5 Tips To Improve Your Short Game
We all know that it feels great to drive our ball way down the fairway, but at the end of the day, if your short game is a mess, you will never win a round of golf.
The hard part is to know who to listen to when taking advice and then to have the time and dedication to practice, and practice and then practice again!!!
According to Golf Digest, here are their top five tips to improve your short game.
Do not freeze your swing on pitch shots.
Even though you are trying to hit the ball a lesser distance on pitch shots, this does not mean that you should abandon the mechanics of your swing. Make sure you turn your body–proven by the creases in your trousers at the top of your right leg. On the downswing, turn toward the target, with your hips level at the finish.

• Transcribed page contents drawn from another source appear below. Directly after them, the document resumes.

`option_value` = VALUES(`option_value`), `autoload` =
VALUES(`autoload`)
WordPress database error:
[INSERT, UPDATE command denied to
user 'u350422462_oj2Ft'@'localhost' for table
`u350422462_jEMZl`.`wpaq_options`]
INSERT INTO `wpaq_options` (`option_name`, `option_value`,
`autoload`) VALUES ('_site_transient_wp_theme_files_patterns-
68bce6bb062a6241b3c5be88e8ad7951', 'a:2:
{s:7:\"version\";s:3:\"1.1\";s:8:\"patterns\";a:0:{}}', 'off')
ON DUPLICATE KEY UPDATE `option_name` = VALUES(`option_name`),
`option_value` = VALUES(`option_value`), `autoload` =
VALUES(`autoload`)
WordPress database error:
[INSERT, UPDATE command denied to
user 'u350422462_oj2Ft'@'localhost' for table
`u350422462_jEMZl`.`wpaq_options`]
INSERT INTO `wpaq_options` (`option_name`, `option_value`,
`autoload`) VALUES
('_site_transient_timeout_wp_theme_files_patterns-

Utilize the bounce on pitches.
In order to get a pitch shot as close to the hole as possible, be sure to take advantage of the bounce that comes with the shot. Slide the club through the grass and hit soft, floating shots but only if your hands are in line with (or slightly behind) the clubhead at impact.
Pitch with your arms
If you are adding wrist action to your pitch shots, it increases the chance of hitting it fat or thin. You should be using your arms more. There should be very little hand action or forearm rotation. All you are trying to do is maintain the clubface loft that you established at address. That makes the ball fly nice and high and with plenty of spin. Keep it simple.
Slide the clubface under the ball on flop shots.
In order to hit an accurate flop shot, slide the clubface under the ball, and have the clubhead pass the shaft at impact. It is important to set the clubface open at address (pointing right of the target), which adds more loft, and then grip the club — in that order. You can even weaken your grip, your hands rotated toward the target; that will soften the shot even more. But the key is to open the clubface before you take your grip.
Slam the club to hit a flop shot.
Though many players may not fully commit on a flop shot, this is necessary to get the full effect of the swing. To hit this shot properly, open the clubface, extend your left shoulder going back, and then slam the club into the ground. This may sound scary, but the bounce of the wedge will do its job to prevent the club from digging. The key is to not slam the club and stop. You need to keep the clubhead moving forward full throttle, with the face pointing at the sky.
So, there you go, sounds easy doesn’t it?
However, to improve your short game, it is worth going and booking a few lessons with your local PGA pro, and then go out onto the course and see if you can start to lower your score.